= Emily LeProust =

American scientist and entrepreneur

Emily Leproust is an American scientist and entrepreneur. She is the CEO and co-founder of Twist Bioscience, a public company working on DNA synthesis. The company harnesses synthetic biology, providing tools to manufacture insulin from yeast, to tackle malaria, produce spider silk at scale or store information on DNA. She was awarded the BIO Rosalind Franklin Award in 2020.

== Education and career ==
Leproust earned an M.Sc. in Industrial Chemistry from the Lyon School of Industrial Chemistry in 1995 and a PhD in Organic Chemistry & Nucleic Acids Chemistry from the University of Houston in 2001. She worked for the company Agilent where she was Director of Applications and Chemistry R&D—Genomics before starting the company Twist Bioscience.

Leproust participated in a March 2021 tabletop exercise at the Munich Security Conference simulating an outbreak of weaponized monkeypox.

==Allegations of fraud and class action lawsuit==
On February 6, 2020, Twist Bioscience agreed to pay $22.5 million in settlement with Agilent. "Agilent sued Twist in 2016, alleging that Twist CEO and cofounder Emily Leproust stole trade secrets when she left Agilent to launch the provider of custom DNA products and services."

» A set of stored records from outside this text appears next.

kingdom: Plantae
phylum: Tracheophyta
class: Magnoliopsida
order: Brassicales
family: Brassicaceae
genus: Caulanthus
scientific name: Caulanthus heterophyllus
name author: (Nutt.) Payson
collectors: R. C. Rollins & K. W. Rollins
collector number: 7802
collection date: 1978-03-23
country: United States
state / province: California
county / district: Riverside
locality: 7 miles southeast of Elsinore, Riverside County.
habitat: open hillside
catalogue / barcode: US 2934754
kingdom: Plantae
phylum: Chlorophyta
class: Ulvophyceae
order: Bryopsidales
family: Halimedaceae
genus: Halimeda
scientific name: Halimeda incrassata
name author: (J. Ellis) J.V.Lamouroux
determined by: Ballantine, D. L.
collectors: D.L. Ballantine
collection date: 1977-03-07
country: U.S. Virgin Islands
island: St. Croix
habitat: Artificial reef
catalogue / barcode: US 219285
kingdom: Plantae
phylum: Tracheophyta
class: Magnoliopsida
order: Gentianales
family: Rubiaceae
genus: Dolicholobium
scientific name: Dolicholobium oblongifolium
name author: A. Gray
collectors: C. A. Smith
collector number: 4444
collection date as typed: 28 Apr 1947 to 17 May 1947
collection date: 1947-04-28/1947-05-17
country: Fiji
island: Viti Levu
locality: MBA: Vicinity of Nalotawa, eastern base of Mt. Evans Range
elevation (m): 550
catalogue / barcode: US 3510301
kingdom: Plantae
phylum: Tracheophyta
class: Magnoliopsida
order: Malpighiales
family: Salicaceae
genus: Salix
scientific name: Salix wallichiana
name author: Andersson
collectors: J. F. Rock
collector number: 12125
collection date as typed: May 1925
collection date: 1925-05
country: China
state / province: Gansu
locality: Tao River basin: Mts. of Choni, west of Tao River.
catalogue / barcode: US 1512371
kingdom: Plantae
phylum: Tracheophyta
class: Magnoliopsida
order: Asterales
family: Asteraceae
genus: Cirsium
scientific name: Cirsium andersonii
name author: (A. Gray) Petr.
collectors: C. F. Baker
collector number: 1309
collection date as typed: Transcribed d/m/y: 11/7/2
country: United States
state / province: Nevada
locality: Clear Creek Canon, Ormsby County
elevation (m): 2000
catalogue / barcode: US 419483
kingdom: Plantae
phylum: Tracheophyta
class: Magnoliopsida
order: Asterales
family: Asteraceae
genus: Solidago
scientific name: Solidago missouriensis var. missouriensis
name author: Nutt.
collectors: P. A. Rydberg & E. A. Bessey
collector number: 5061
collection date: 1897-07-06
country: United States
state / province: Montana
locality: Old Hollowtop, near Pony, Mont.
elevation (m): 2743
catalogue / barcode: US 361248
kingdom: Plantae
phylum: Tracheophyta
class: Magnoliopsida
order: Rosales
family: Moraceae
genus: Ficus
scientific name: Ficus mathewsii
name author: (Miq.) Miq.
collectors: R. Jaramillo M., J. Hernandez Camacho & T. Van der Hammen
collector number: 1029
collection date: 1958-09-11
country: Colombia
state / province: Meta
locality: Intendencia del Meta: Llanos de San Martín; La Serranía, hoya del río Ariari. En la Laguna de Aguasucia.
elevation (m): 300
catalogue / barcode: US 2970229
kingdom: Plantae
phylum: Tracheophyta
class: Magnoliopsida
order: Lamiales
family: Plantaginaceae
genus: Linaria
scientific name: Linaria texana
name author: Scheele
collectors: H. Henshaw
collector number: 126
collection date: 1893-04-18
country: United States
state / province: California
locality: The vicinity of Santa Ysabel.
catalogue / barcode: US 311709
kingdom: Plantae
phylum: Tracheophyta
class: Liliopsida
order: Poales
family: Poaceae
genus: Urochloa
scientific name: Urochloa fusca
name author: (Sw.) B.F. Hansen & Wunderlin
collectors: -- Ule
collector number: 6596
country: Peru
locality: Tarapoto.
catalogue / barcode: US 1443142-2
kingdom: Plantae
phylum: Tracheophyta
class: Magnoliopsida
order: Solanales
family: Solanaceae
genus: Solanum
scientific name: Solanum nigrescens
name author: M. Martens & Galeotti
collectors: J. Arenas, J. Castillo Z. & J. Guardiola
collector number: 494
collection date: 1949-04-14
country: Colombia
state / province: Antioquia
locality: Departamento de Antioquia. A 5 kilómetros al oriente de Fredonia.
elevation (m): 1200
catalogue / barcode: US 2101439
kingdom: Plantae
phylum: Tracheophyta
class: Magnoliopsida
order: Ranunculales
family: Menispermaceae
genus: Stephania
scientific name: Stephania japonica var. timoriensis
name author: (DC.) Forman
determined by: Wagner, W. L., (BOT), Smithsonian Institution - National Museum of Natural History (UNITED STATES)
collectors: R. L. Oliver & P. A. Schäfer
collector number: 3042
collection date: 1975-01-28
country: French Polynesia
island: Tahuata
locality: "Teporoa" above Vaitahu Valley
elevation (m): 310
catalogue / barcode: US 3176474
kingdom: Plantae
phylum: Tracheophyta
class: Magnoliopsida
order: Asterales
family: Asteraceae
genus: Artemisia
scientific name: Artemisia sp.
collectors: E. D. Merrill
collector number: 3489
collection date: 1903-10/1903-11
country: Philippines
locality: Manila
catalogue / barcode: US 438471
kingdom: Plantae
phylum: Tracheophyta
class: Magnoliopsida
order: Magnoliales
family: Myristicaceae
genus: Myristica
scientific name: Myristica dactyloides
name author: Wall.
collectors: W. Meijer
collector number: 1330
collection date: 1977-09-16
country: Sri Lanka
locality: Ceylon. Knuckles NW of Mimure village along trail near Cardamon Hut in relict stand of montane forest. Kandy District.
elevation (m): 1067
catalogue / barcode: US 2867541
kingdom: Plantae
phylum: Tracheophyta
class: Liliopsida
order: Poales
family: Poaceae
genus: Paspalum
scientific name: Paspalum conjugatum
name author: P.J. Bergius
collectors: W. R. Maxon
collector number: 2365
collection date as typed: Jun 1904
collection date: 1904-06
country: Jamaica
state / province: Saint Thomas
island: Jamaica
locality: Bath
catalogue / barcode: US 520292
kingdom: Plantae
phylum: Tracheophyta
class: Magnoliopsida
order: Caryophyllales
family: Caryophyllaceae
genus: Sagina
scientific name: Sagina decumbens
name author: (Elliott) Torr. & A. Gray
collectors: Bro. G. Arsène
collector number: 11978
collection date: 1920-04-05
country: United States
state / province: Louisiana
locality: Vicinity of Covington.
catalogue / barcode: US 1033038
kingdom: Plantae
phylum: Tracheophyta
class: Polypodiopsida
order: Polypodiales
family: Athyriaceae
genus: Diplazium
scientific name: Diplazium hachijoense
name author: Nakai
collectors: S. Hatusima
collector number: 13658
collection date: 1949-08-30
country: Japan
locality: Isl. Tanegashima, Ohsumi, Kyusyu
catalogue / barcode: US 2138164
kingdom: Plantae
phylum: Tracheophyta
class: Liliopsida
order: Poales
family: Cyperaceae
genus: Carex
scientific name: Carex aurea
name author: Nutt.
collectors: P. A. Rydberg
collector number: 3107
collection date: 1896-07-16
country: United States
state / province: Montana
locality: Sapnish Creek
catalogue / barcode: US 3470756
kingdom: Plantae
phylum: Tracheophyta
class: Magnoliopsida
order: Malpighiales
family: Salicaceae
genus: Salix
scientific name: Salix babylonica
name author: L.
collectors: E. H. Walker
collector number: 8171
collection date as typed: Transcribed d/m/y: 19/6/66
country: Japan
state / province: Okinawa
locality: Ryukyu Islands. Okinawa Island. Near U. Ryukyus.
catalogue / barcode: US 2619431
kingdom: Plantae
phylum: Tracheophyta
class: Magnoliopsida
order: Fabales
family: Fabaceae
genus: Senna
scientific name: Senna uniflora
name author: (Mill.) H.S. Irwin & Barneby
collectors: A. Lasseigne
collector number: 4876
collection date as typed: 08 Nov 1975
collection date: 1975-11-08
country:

A class action case alleging fraud against Leproust and her company is pending. "Plaintiffs allege that from December 13, 2019 through November 14, 2022, Twist and its senior management misrepresented that the company possessed innovative proprietary technology to produce synthetic DNA at a higher quality and lower cost than competitors, positioning Twist for significant future growth. Plaintiffs further allege that defendants engaged in accounting improprieties to conceal the scheme."

On November 15, 2022, Scorpion Capital issued an exhaustive, 236-page short-seller report alleging serious fraud at Leproust's company, Twist Bioscience. The company called the report "misleading" and "inaccurate".

==Publications==
- Gnirke A, Melnikov A, Maguire J, Rogov P, LeProust EM, Brockman W, Fennell T, Giannoukos G, Fisher S, Russ C, Gabriel S. Solution hybrid selection with ultra-long oligonucleotides for massively parallel targeted sequencing. Nature biotechnology. 2009 Feb;27(2):182-9.
- Kaplan N, Moore IK, Fondufe-Mittendorf Y, Gossett AJ, Tillo D, Field Y, LeProust EM, Hughes TR, Lieb JD, Widom J, Segal E. The DNA-encoded nucleosome organization of a eukaryotic genome. Nature. 2009 Mar;458(7236):362-6.
- Goldman N, Bertone P, Chen S, Dessimoz C, LeProust EM, Sipos B, Birney E. Towards practical, high-capacity, low-maintenance information storage in synthesized DNA. Nature. 2013 Feb;494(7435):77-80.